A história da formação da Terra já é bastante violenta, com vários embates na infância do nosso planeta. No entanto, a equipa internacional de cientistas, liderada pelo geólogo Qian Yuan, da Universidade Estatal do Arizona (Estados Unidos), adiciona uma nova camada de violência. Através de simulações computacionais, a “máquina do tempo” possível para quem quer observar o início do Universo, os cientistas perceberam que a colisão poderá ter permitido a alguns “detritos” desse outro planeta infiltrarem-se no manto da Terra – a camada entre a crosta e o núcleo​ do nosso planeta.

Há 4,5 mil milhões de anos estávamos no período de formação dos planetas. E esta colisão terá sido um dos famosos embates que já ouvimos durante as aulas: o embate de um jovem planeta chamado Teia contra a Terra motivou a criação da Lua (através de pedaços quer de Teia, quer da Terra). Esta é a hipótese que tem prevalecido ao longo das últimas décadas e agora ganha um novo elemento: além da formação da Lua, esta batalha também deixou resquícios no interior da Terra.

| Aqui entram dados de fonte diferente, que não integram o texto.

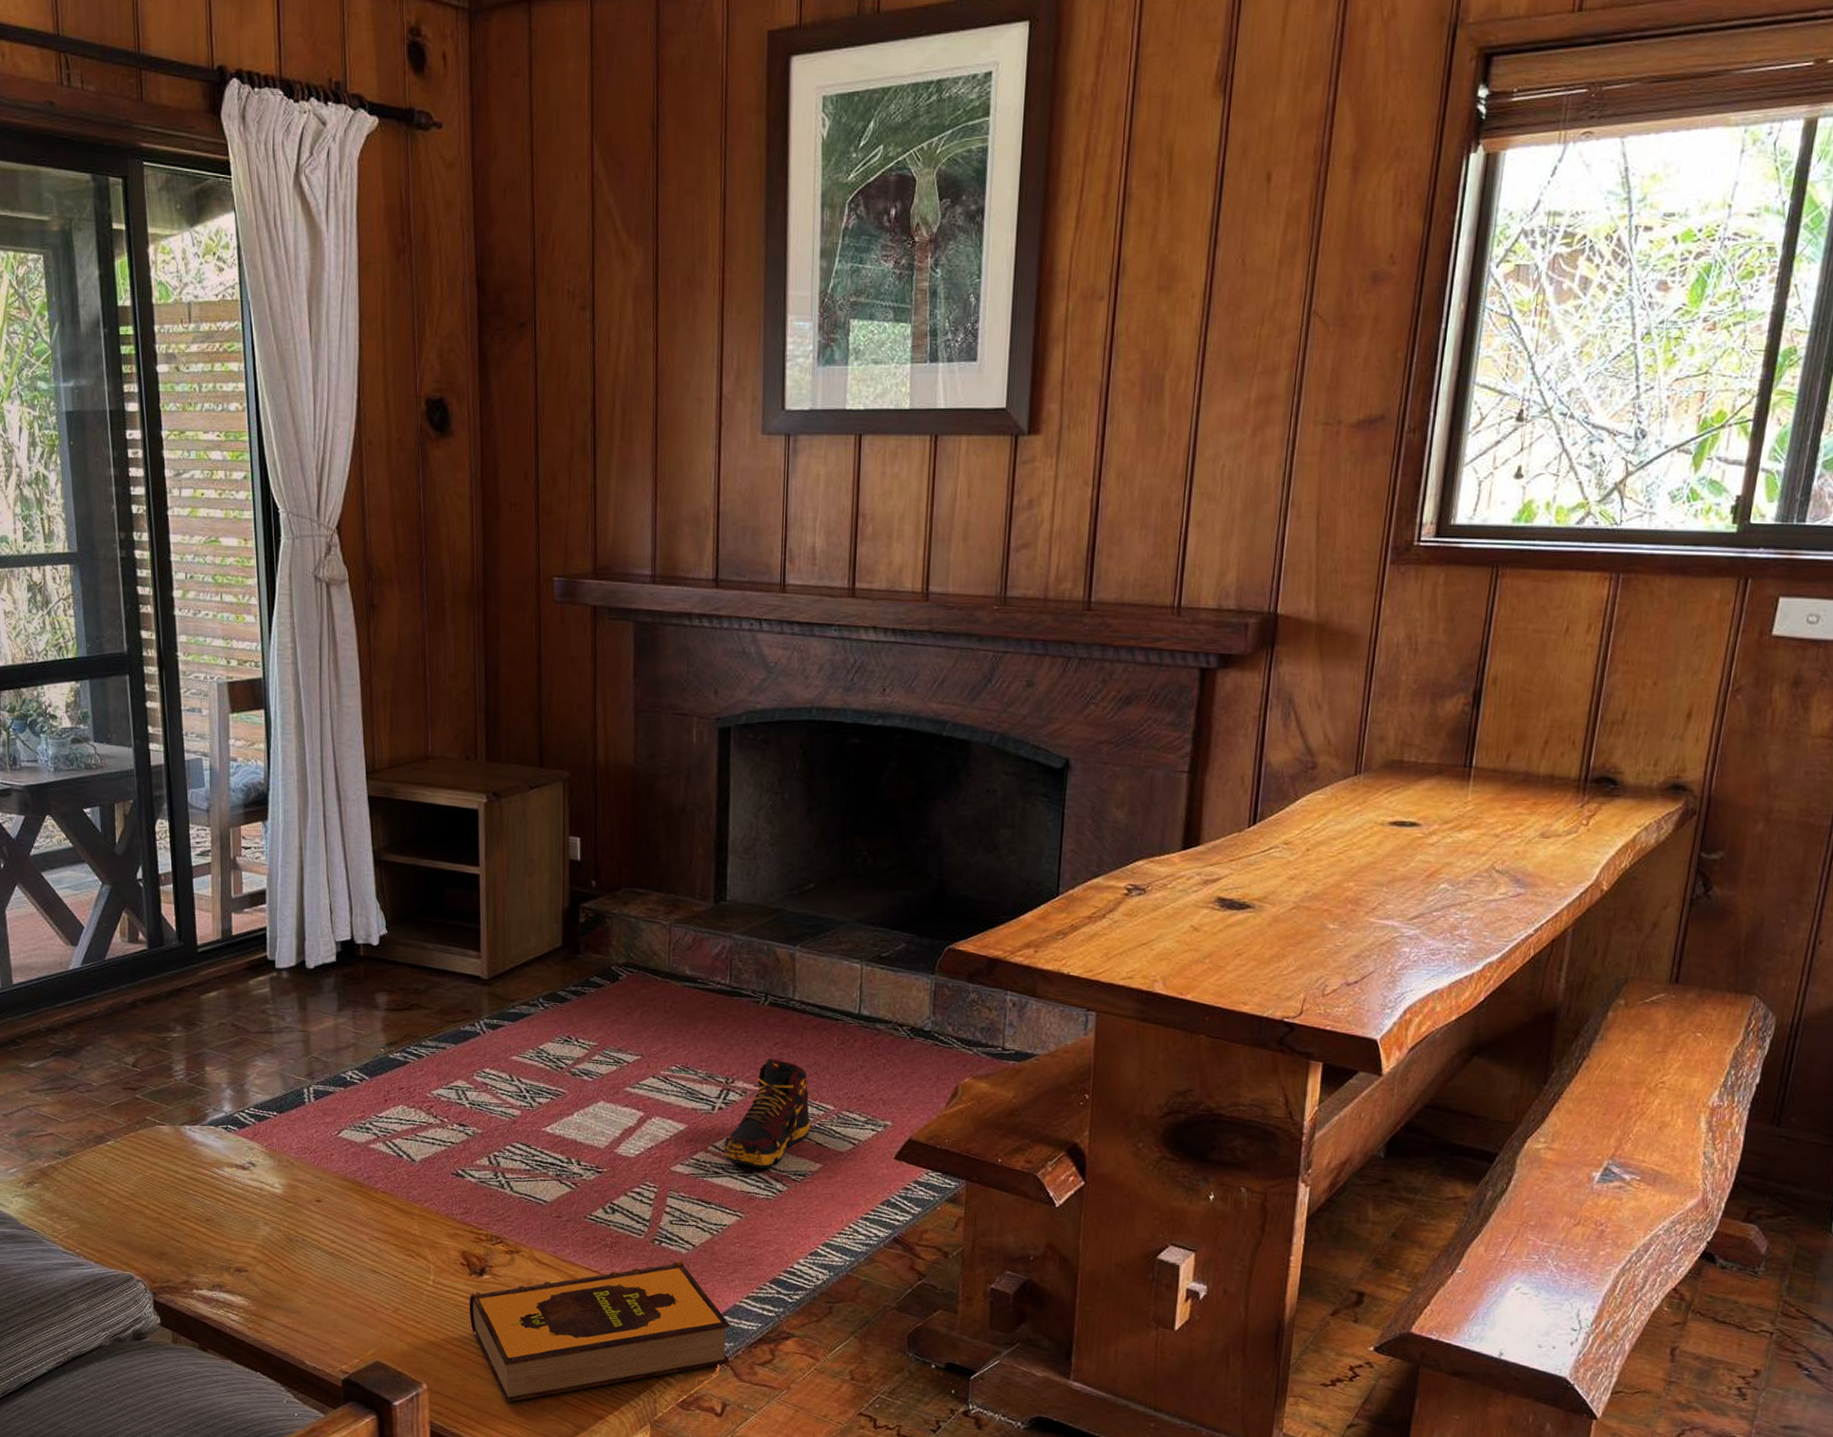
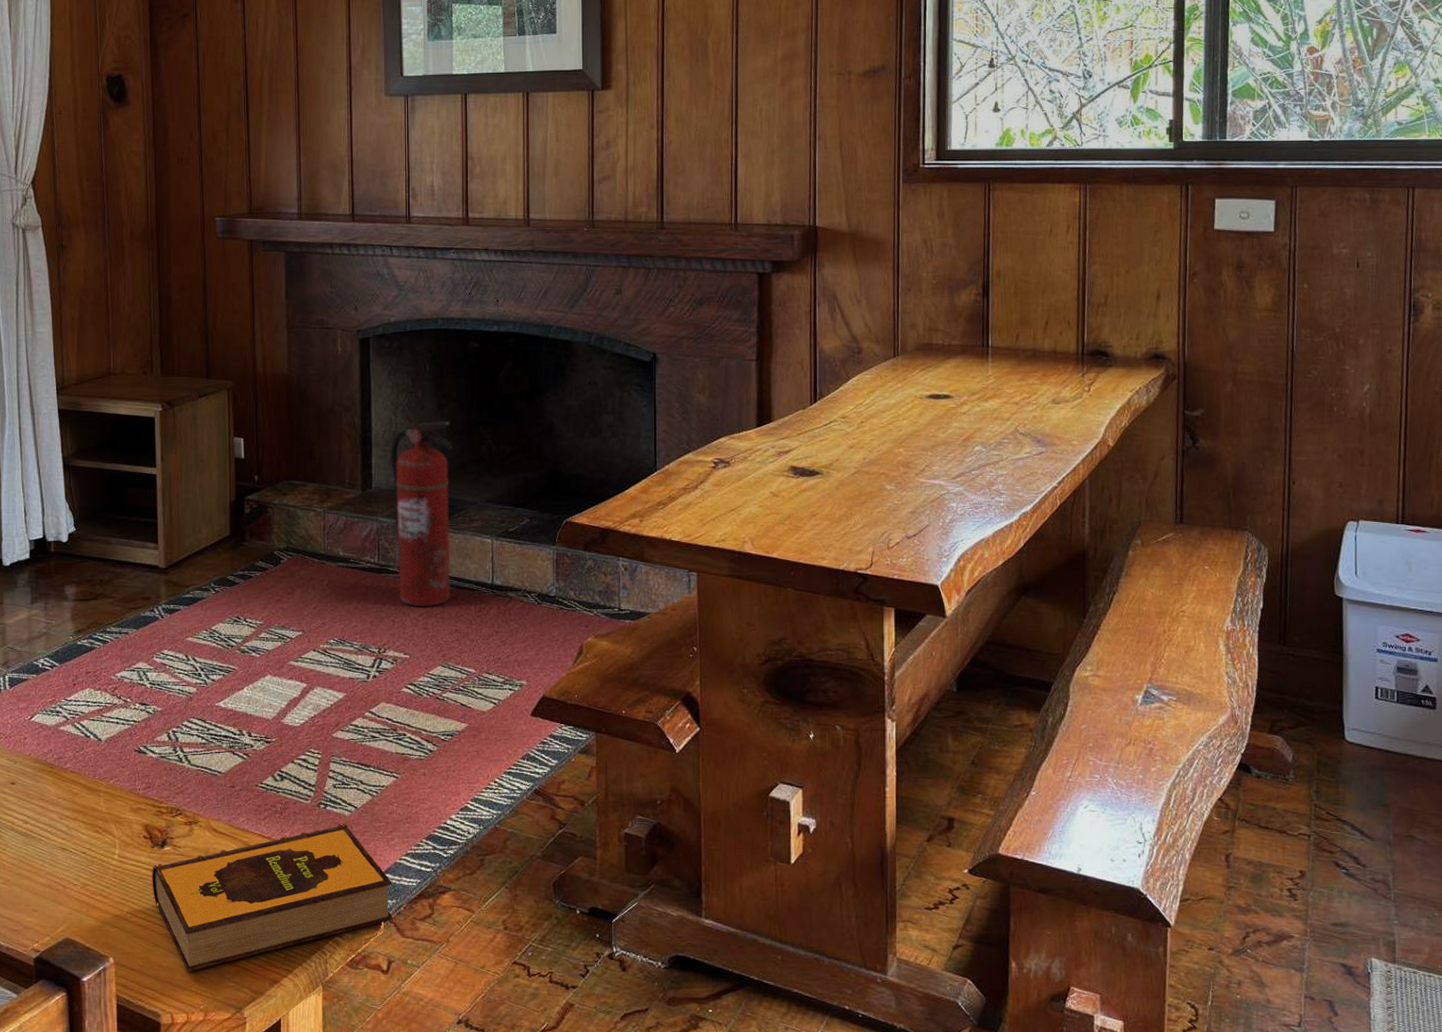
shoe: present [723,1058,810,1169] -> none [379,628,455,731]
fire extinguisher: none [748,827,821,1035] -> present [390,420,452,606]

Embora a proposta deste enorme impacto de Teia na Terra esteja a ser estudada desde os anos 1980, ainda há várias dúvidas sobre os detalhes que conduziram à formação da Lua e da própria Terra como a conhecemos após esta colisão – este é também um dos motivos para as missões à Lua: recolher amostras lunares para compreender melhor a formação do nosso satélite natural. Ainda assim, as amostras de rocha da Lua que recolhemos nos anos 1960 e 1970 mostraram que a composição dos átomos dos minerais da Lua e da Terra é similar, o que dá força a esta hipótese.

Regressamos ao manto da Terra, bem no interior do nosso planeta e já perto do núcleo. A proposta simulada pela equipa de Qian Yuan mostra que, com a colisão entre Teia e Terra, parte do manto derretido de Teia terá infiltrado o manto original da Terra e solidificou-se. Isto criou extensas zonas sísmicas diferentes das que se conhecem – e que intrigaram estes investigadores.

Em resposta ao jornal espanhol El País, Qian Yuan admite que esta era “uma ideia maluca”, quando apresentou esta hipótese há uns anos. Agora, os resultados publicados esta quarta-feira na revista Nature contrariam essa visão: “Com estas novas provas, diria que é bastante provável”, refere o cientista chinês radicado nos Estados Unidos.

Novas missões à Lua para confirmar

Há 4,5 mil milhões de anos, a Terra era um jovem planeta a descobrir os cantos ao nosso sistema solar – teria cerca de 85% do tamanho actual. Se estas simulações estiverem correctas, esta colisão derreteu a metade superior do manto terrestre e foi isso que permitiu que um enorme pedaço do planeta Teia (os cientistas apontam para cerca de 10%) se refugiasse no interior da Terra. O jovem planeta Teia teria um tamanho similar a Marte – que tem quase metade do diâmetro da Terra.

As formações rochosas que terão sido originadas por este embate são uma nova prova que dá respaldo à hipótese do grande impacto de Teia com a Terra. Uma colisão desta dimensão deixaria sempre marcas e estas enormes rochas no manto terrestre – apelidadas de grandes províncias de baixa velocidade (porque as ondas sísmicas viajam mais lentamente nesta zona do que no resto do manto) – são, precisamente, uma dessas marcas.

“Este é um óptimo trabalho, com ideias ousadas e conclusões interessantes”, defende Alex Halliday, cientista da Universidade de Oxford (Reino Unido) que não participou no estudo. “No entanto, levanta questões que precisam de mais discussão e análise, sobretudo quanto à forma como a Lua e a Terra se misturaram para alcançar tantas semelhanças, preservando ao mesmo tempo a heterogeneidade do manto profundo”, refere o investigador em declarações ao jornal britânico The Guardian.

Estas dúvidas sobre o que aconteceu após a colisão e a própria formação da Lua e a evolução da Terra poderão ser mitigadas com novas amostras de rocha lunar, particularmente do manto da Lua, para poder comparar e perceber se têm as mesmas assinaturas químicas – e, assim, compreender se têm origem em Teia.

Esta poderá ser parte das futuras missões à Lua, para as quais China e Estados Unidos têm um programa detalhado até ao final da década e que inclui a alunagem de humanos. Podem ser esses astronautas a trazer-nos mais provas sobre os primórdios da Terra e da Lua.